Things are afoot at Harvey Mudd College, an elite STEM school. The natives are restless.
Last month, too, a controversial report regarding student workload and faculty opinion of students leaked to the student newspaper, The Student Life. A committee examining the college’s classroom environment commissioned a study from the Center of Inquiry at Wabash College in Indiana. Two representatives from the center visited campus and conducted focus groups with students and faculty members.
Some faculty members, meanwhile, told the interviewers that students were not prepared for their classes, and that they’d observed deterioration in the quality of students accepted to Harvey Mudd over the years. They described students as wed to their phones and not committed to the sciences.
I could believe the “wedded to their phones” line. I wonder about the balance between the genders on this issue. Do women have their face in the phone more? What are the two sexes doing on their phones? Personally, I was once criticized for having my face in the phone during lunch, but I am an INTJ, and I was doing INTJ intellectual development stuff with it. What about everybody else?
Also, the quality of students have decreased. I wonder why…
When administrators didn’t respond to the demands, Klawe said, the students staged the sit-in April 12.
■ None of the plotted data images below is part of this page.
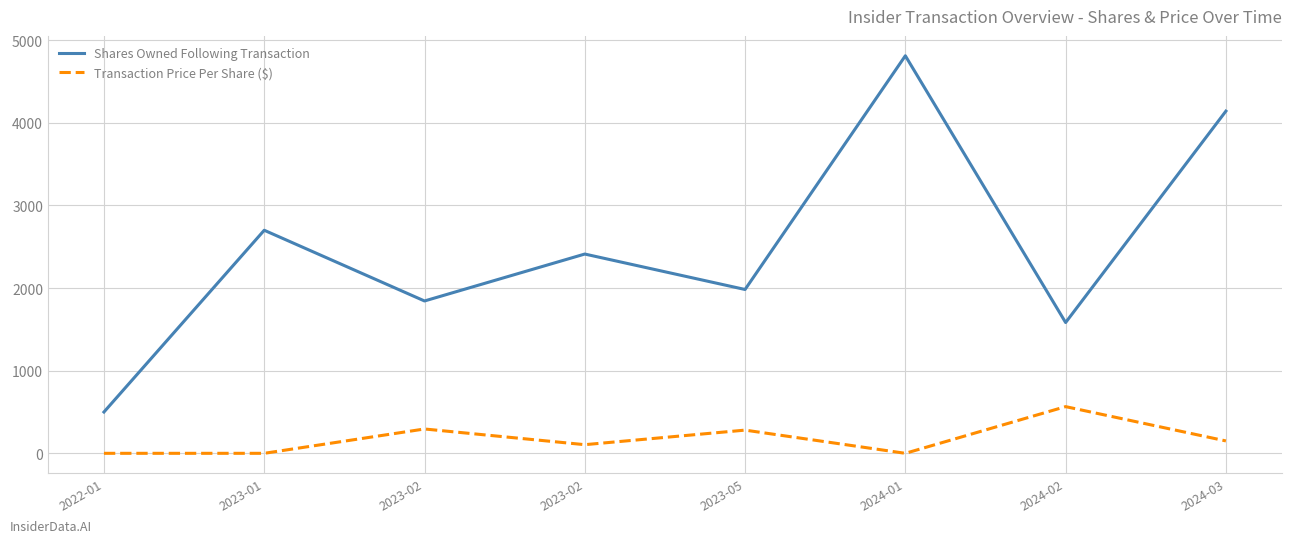

Which category has the lowest value across all series?

2022-01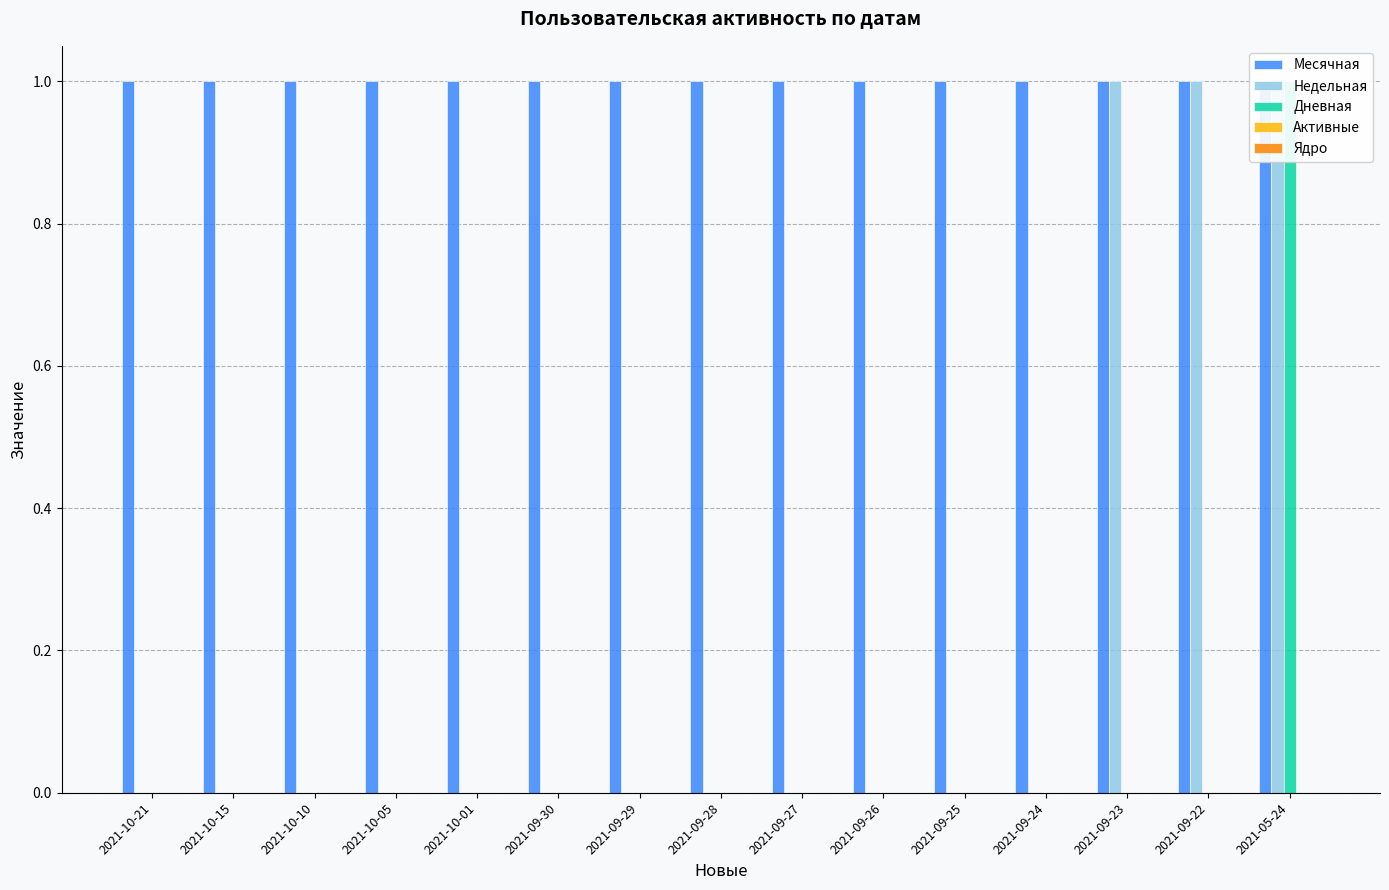

Reading left to right, list all the values displayed in this chart.

Месячная: 2021-10-21=1	2021-10-15=1	2021-10-10=1	2021-10-05=1	2021-10-01=1	2021-09-30=1	2021-09-29=1	2021-09-28=1	2021-09-27=1	2021-09-26=1	2021-09-25=1	2021-09-24=1	2021-09-23=1	2021-09-22=1	2021-05-24=1
Недельная: 2021-10-21=0	2021-10-15=0	2021-10-10=0	2021-10-05=0	2021-10-01=0	2021-09-30=0	2021-09-29=0	2021-09-28=0	2021-09-27=0	2021-09-26=0	2021-09-25=0	2021-09-24=0	2021-09-23=1	2021-09-22=1	2021-05-24=1
Дневная: 2021-10-21=0	2021-10-15=0	2021-10-10=0	2021-10-05=0	2021-10-01=0	2021-09-30=0	2021-09-29=0	2021-09-28=0	2021-09-27=0	2021-09-26=0	2021-09-25=0	2021-09-24=0	2021-09-23=0	2021-09-22=0	2021-05-24=1
Активные: 2021-10-21=0	2021-10-15=0	2021-10-10=0	2021-10-05=0	2021-10-01=0	2021-09-30=0	2021-09-29=0	2021-09-28=0	2021-09-27=0	2021-09-26=0	2021-09-25=0	2021-09-24=0	2021-09-23=0	2021-09-22=0	2021-05-24=0
Ядро: 2021-10-21=0	2021-10-15=0	2021-10-10=0	2021-10-05=0	2021-10-01=0	2021-09-30=0	2021-09-29=0	2021-09-28=0	2021-09-27=0	2021-09-26=0	2021-09-25=0	2021-09-24=0	2021-09-23=0	2021-09-22=0	2021-05-24=0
Students who staged the sit-in did not respond to interview requests. FEMUnion at Harvey Mudd, a student group that advocates for women in science, technology, mathematics and engineering fields, wrote in a Facebook message to Inside Higher Ed that the student organizers “were tired” and did not wish to be interviewed.
Since when does a woman student advocacy group have nothing to say? Perhaps their position would not stand up to scrutiny.
Klawe described the significant shifts that have occurred on campus in the past decade — white men have historically dominated at the college — until it attempted to diversify the campus, a campaign that has seen relative success.
While leadership there has recruited more women — to the point where they comprise nearly 50 percent of the student body — gains in the numbers of Hispanic and black students were sluggish until recent years, Klawe said. As a college recognized for its sciences, Harvey Mudd competes with institutions like Stanford University and the Massachusetts Institute of Technology, both with higher profiles.
I see. The women are 50% of the student body of a STEM college. Let that soak in.
There was probably an enormous effort taken to get there. As we all know, women really don’t like STEM (at least large numbers of them). Sometimes, they like the concept of being a STEM person, but then the work sets in. That is not appealing. The work, the challenge of STEM is probably best tackled by those who have lots of testosterone, making them single minded and driven.
Students pointed out a couple years ago that all lecturers in a campus speaker series were white men, Klawe said. In a required, basic course for engineering majors, women performed poorly until the college tweaked how it was taught, bringing in a hands-on component in which students built mini robots that could function underwater. The same mathematics concepts were being taught, but in a way that would appeal and allow women to thrive, Klawe said.
So they made the introductory engineering course more hands-on. That probably would favor the fellas one would think, as guys are very oriented to hands-on mechanical things. Probably, the girls enlisted the guys to help with their robots, easing their load in the course.
Normally, girls do well in typical classroom learning, the memorize and regurgitate regimen. Perhaps the tweak was to make it more in this form. Would this was the allow women to thrive change?
Probably the reason that the College is having so many issues is that they have distorted the situation. Undoubtedly there are lots of students who really should not be there, either because of lack of preparation, desire or temperament. It plays out in frustration directed toward most everything except the real problem. Square peg — meet round hole.